Her voice was now riddled with wariness. But I had made my bed, and I now had to jump in.
“Listen. You don’t have to believe me, but I am dating Miles Taylor.” The words came off my tongue with frightening ease, but it still hurt to say them out loud.
She spat out a dry chuckle. “Fine. I’ll tell Mom so hopefully it will get Glenn off your back, but I will need to see your eyes when you tell me this is real. If I still feel like something isn’t quite right, and if you’re lying to me, so help me, you’ll pay for it.”
“I just got chills.”
“Thank you. And when I say pay for it, I mean by way of a sexy mountain man that I will find in Vermont. And when I find him, you have to go on a date with him.”
“Not when I’m dating Miles.” I would now take this to the grave if I had to.
Chloe snorted. “I want to believe you, and I’m halfway there, but listen, Ben just got home, so I’m going to go talk to him, but we will definitely be revisiting this tomorrow.”
I smiled. “Fine.” I had twenty-four hours to come up with some details. And then lock myself in my cabin.
When I got off the phone, I sat on my bed in a stupefied silence. It was weird thinking about Miles like that, even if he would never find out. This was a lie. And lying was wrong. But this was also a lie that wouldn’t hurt anybody else. If anything, it would save me. I’d lean into this idea of a boyfriend back at home to get me through the next six days and get everybody off my back. I’d wait a couple weeks and then tell Chloe. She’d forgive me because she really did owe me one. Then we’d all move on.
Miles would never find out.
FOUR
“My life is a perfect graveyard of buried hopes.”

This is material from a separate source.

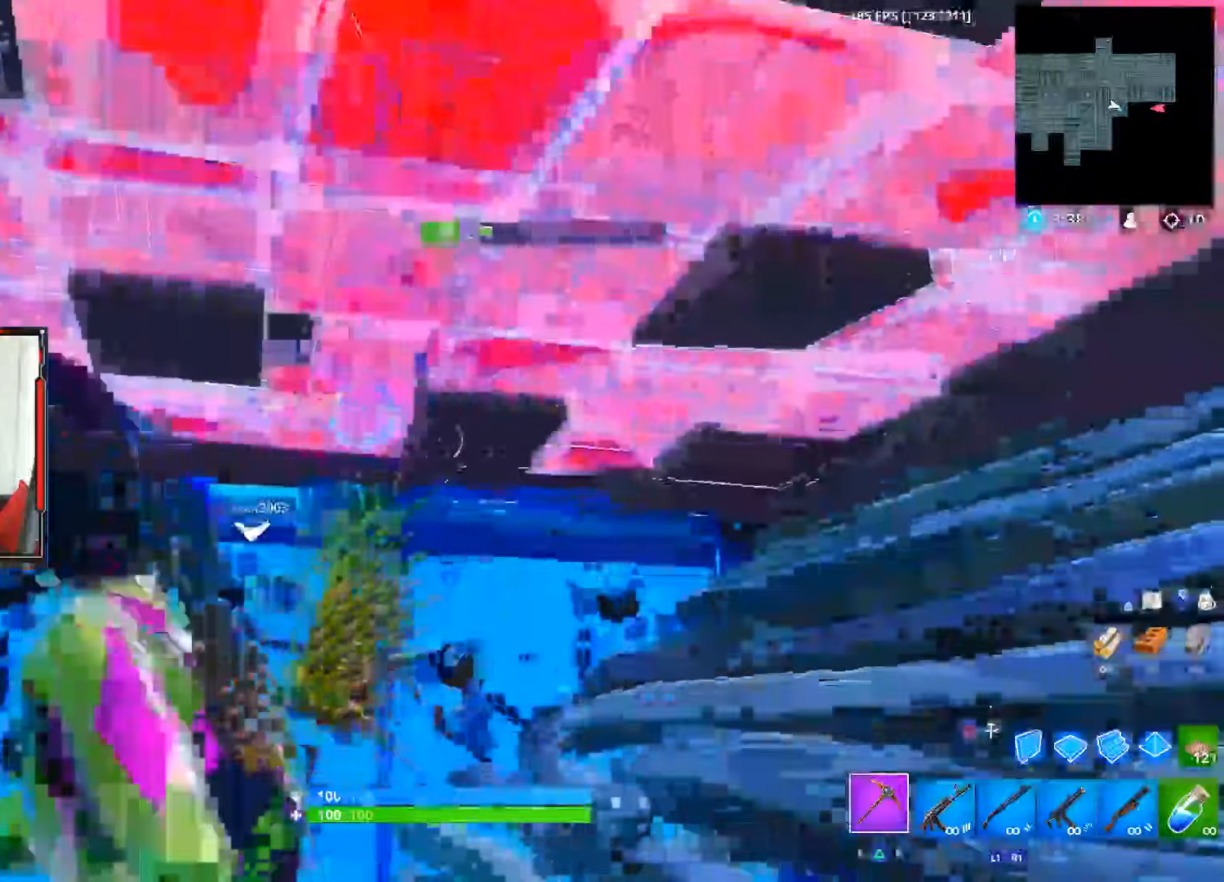
{"buttons": ["R2"], "left_stick": "center", "right_stick": "up-left", "events": [[183, "R2", "up"], [317, "right_stick", "center"], [400, "right_stick", "up-left"], [500, "R2", "down"]]}
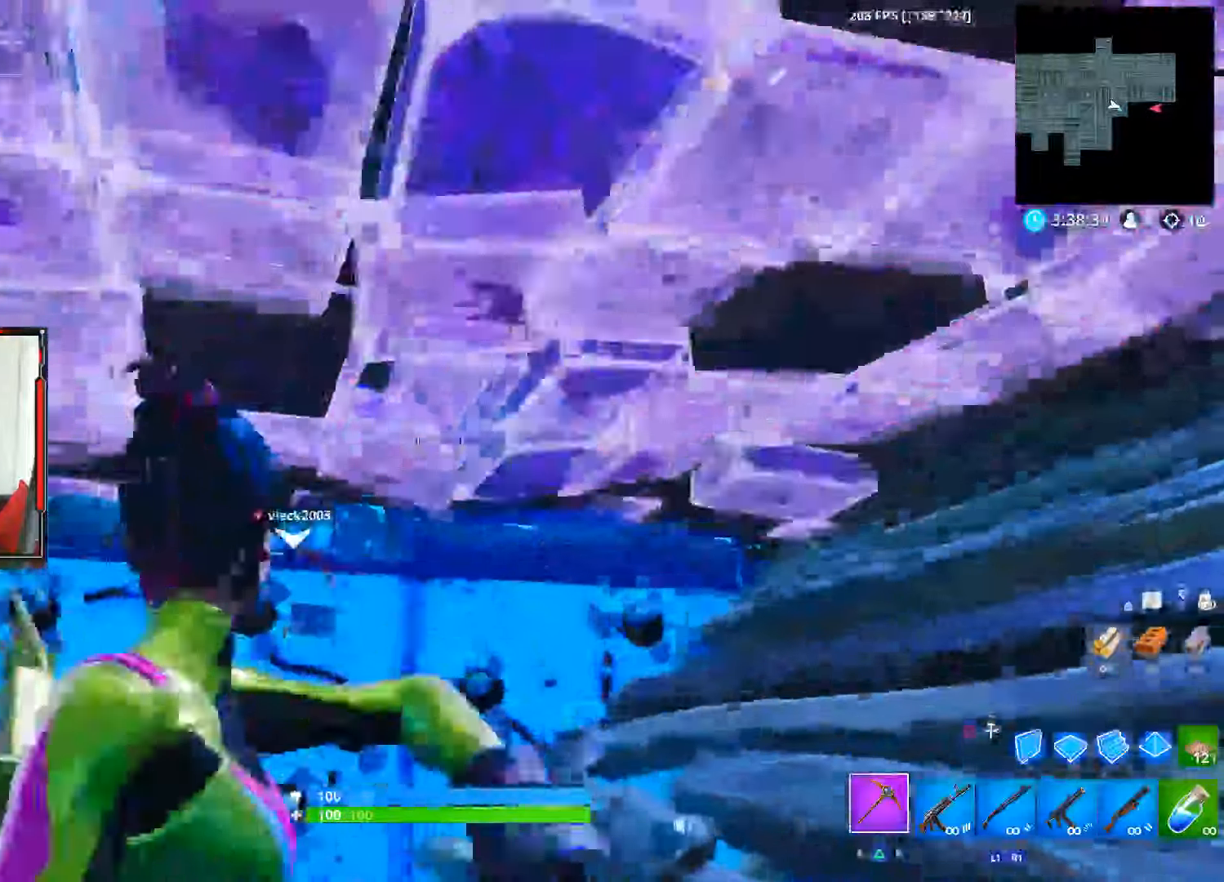
{"buttons": [], "left_stick": "up-left", "right_stick": "center", "events": [[150, "right_stick", "center"], [167, "R2", "up"], [300, "R1", "down"], [333, "left_stick", "up-left"], [450, "R1", "up"]]}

L.M. Montgomery - Anne of Green Gables
The next morning, the spotless trunk of my gray Honda Civic held my luggage, books, and an extra pair of winter boots. I slammed the trunk closed and ran back toward my house to lock the front door, with my hood covering my face as the snow pelted down. The next house I bought in upstate New York WOULD have a garage. That was the only downfall to my otherwise steal of a house deal. Once everything was locked and secured for the week, I tucked myself inside my car and slowly made my way toward the highway.
My phone rang as my tires trudged through the slushy mess of snow on the road. I briefly glanced at the ID on my phone and debated answering. Eventually, I flipped the phone on speaker.
“Hey, Mom.”
“You’re dating someone?!” her voice demanded into the phone.
Well done, Chloe.
“Why didn’t you tell me?” she continued. “Chloe said it’s been going on for weeks.”
A bolt of regret struck me as my mom obviously seemed crushed by the news. Since she had gotten remarried, the frequency of our calls had dwindled in number, which was a far cry from speaking two to three times a day the past year.
“To be fair, I didn’t tell anyone.” Including myself.
She made a noise that sounded like my excuse did nothing to alleviate the hurt I’d caused.
I checked the rearview mirror for cars as I inched my way through the tiny town of Peru just north of Stanton on my way up to the northeastern tip of the state before I could cross the snow-covered Lake Champlain and enter Vermont.